▶ **Data to use**
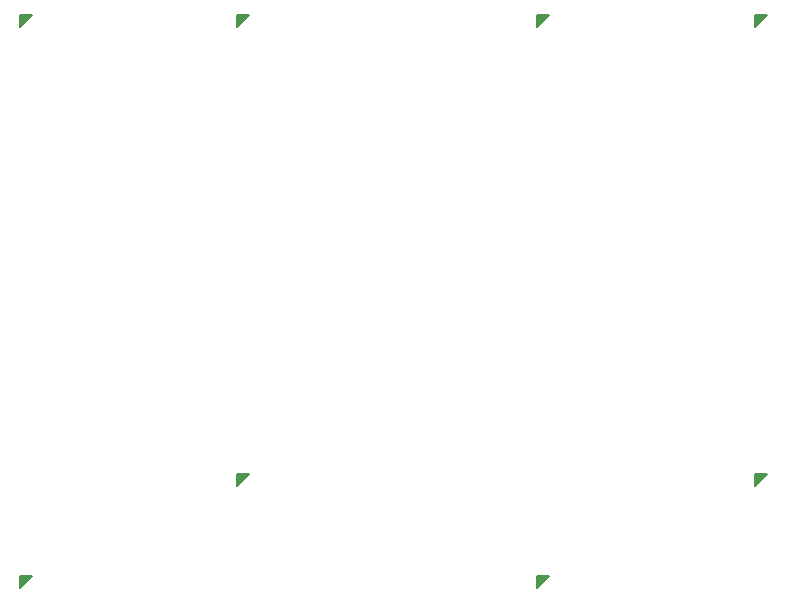
<source format=gbo>
G04 #@! TF.GenerationSoftware,KiCad,Pcbnew,5.1.5+dfsg1-2build2*
G04 #@! TF.CreationDate,2020-12-19T04:10:29+09:00*
G04 #@! TF.ProjectId,shield,73686965-6c64-42e6-9b69-6361645f7063,rev?*
G04 #@! TF.SameCoordinates,Original*
G04 #@! TF.FileFunction,Legend,Bot*
G04 #@! TF.FilePolarity,Positive*
%FSLAX46Y46*%
G04 Gerber Fmt 4.6, Leading zero omitted, Abs format (unit mm)*
G04 Created by KiCad (PCBNEW 5.1.5+dfsg1-2build2) date 2020-12-19 04:10:29*
%MOMM*%
%LPD*%
G04 APERTURE LIST*
%ADD10C,0.150000*%
G04 APERTURE END LIST*
D10*
G36*
X158115000Y-96139000D02*
G01*
X159131000Y-95123000D01*
X158115000Y-95123000D01*
X158115000Y-96139000D01*
G37*
X158115000Y-96139000D02*
X159131000Y-95123000D01*
X158115000Y-95123000D01*
X158115000Y-96139000D01*
G36*
X176530000Y-48641000D02*
G01*
X177546000Y-47625000D01*
X176530000Y-47625000D01*
X176530000Y-48641000D01*
G37*
X176530000Y-48641000D02*
X177546000Y-47625000D01*
X176530000Y-47625000D01*
X176530000Y-48641000D01*
G36*
X158115000Y-48641000D02*
G01*
X159131000Y-47625000D01*
X158115000Y-47625000D01*
X158115000Y-48641000D01*
G37*
X158115000Y-48641000D02*
X159131000Y-47625000D01*
X158115000Y-47625000D01*
X158115000Y-48641000D01*
G36*
X176530000Y-87503000D02*
G01*
X177546000Y-86487000D01*
X176530000Y-86487000D01*
X176530000Y-87503000D01*
G37*
X176530000Y-87503000D02*
X177546000Y-86487000D01*
X176530000Y-86487000D01*
X176530000Y-87503000D01*
G36*
X114300000Y-48641000D02*
G01*
X115316000Y-47625000D01*
X114300000Y-47625000D01*
X114300000Y-48641000D01*
G37*
X114300000Y-48641000D02*
X115316000Y-47625000D01*
X114300000Y-47625000D01*
X114300000Y-48641000D01*
G36*
X114300000Y-96139000D02*
G01*
X115316000Y-95123000D01*
X114300000Y-95123000D01*
X114300000Y-96139000D01*
G37*
X114300000Y-96139000D02*
X115316000Y-95123000D01*
X114300000Y-95123000D01*
X114300000Y-96139000D01*
G36*
X132715000Y-87503000D02*
G01*
X133731000Y-86487000D01*
X132715000Y-86487000D01*
X132715000Y-87503000D01*
G37*
X132715000Y-87503000D02*
X133731000Y-86487000D01*
X132715000Y-86487000D01*
X132715000Y-87503000D01*
G36*
X132715000Y-48641000D02*
G01*
X133731000Y-47625000D01*
X132715000Y-47625000D01*
X132715000Y-48641000D01*
G37*
X132715000Y-48641000D02*
X133731000Y-47625000D01*
X132715000Y-47625000D01*
X132715000Y-48641000D01*
M02*

</source>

▶ **Task goal**
In the records above, locate each line with the word "KiCad". Copy all such lines.

▶ **Exercise result**
G04 #@! TF.GenerationSoftware,KiCad,Pcbnew,5.1.5+dfsg1-2build2*
G04 Created by KiCad (PCBNEW 5.1.5+dfsg1-2build2) date 2020-12-19 04:10:29*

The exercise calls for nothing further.